After about 1,200Kms, I checked the contents of the catch bottle. Not much but typical black slime. The clear hose hardly had any water vapour or oil mist in it so it seems a fair solution. But, while this was a OK substitute for the original airfilter connection, it also raised the questions of a) increased blow by pressure from worn piston rings and b) blow by contamination of the oil in the tank.

It appeared that after changing with fresh oil, it did not take long for it to get fairly black. My thought was that the piston ring blow by is pumped up there by the big engine breather hose, this narrows down to 7mm internal bore at the oil tank and blasts dirty vapour into the oil. Next, it seems while Norton may have accounted for the volumetric displacement of crankcase air when new, the increase in pressure and contamination when the piston rings are worn in has not been adequately catered for.

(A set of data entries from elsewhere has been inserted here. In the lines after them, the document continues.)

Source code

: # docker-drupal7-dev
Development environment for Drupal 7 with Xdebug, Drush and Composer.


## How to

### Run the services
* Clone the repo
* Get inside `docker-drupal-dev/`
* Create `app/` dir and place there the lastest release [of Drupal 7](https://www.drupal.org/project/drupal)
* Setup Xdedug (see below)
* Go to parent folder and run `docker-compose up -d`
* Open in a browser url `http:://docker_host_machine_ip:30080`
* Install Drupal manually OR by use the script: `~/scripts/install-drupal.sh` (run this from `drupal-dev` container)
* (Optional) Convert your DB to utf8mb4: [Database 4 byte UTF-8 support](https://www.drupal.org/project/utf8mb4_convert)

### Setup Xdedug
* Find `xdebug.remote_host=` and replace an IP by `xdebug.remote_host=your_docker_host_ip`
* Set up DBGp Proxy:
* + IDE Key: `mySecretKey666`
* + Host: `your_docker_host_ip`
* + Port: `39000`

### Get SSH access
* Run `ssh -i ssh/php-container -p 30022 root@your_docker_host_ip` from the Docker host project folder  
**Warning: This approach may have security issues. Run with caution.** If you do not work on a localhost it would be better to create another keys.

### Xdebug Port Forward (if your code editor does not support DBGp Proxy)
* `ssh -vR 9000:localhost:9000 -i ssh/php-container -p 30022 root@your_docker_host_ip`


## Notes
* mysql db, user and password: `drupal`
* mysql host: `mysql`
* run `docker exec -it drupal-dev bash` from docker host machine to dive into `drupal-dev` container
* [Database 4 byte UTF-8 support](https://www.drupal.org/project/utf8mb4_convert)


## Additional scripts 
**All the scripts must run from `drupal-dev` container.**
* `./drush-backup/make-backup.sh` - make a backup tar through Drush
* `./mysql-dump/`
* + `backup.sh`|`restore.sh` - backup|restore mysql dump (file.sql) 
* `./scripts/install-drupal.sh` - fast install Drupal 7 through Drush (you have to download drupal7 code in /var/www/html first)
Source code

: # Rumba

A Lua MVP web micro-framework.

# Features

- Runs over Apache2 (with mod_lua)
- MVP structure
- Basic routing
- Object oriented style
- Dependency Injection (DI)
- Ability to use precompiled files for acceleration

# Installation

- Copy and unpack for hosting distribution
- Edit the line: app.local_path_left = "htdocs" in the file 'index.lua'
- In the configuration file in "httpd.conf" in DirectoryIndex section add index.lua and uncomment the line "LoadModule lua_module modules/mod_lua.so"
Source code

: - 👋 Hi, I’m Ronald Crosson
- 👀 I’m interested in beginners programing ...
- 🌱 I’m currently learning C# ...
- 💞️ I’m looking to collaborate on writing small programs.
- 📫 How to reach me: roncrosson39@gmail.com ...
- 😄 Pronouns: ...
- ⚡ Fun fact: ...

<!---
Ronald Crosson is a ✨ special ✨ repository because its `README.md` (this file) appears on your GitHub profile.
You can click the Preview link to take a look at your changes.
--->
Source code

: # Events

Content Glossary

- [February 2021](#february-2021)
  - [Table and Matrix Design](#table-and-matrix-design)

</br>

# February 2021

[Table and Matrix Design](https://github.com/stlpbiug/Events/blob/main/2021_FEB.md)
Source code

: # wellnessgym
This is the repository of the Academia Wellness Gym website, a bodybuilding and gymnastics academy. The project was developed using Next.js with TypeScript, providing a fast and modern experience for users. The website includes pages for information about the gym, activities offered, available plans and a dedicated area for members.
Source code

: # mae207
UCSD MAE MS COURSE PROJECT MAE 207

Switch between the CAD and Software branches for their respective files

At the same time I had a persistent small undetectable leak from the cyclinder head area under hard riding. A good mate, a real expert on Commandos advised that porous heads and barrels do occur.

2 things seemed obvious - divert the engine breather from the oil tank to prevent contamination and add a second relief breather to the engine, logically the cylinder head. I added the 2nd breather a 1/4 hose to an air line angle brass fitting to the inlet rocker box cover. Again I used a clear hose to see what was coming out of it. Low and behold, you wanna see the shitty goo coming outta there! Grey slimey crud (oil water vapour emulsified)

This head breather hose now runs over the top of the Mikuni, into the rubber ring on the frame junction bracket, around the left of the battery and sneaks down through the left footpeg plate to exit in front of the rear hub sprocket giving the chain a little extra moisture.

Having removed the original breather to the oil tank, the diversion now runs down to exit alongside the oil filter, I sealed off the existing tank junctions and drilled a very small hole in the underside of the tank cap and in the top to increase atmospheric compensation. This works fine, no vapour traces at all on the cap itself.

Results so far - Oil in the tank is much cleaner, demonstrable pressure from both crankcase and head breathers and remarkably NO OIL SPLATTER from the head / barrel anymore. A clean dry Commando.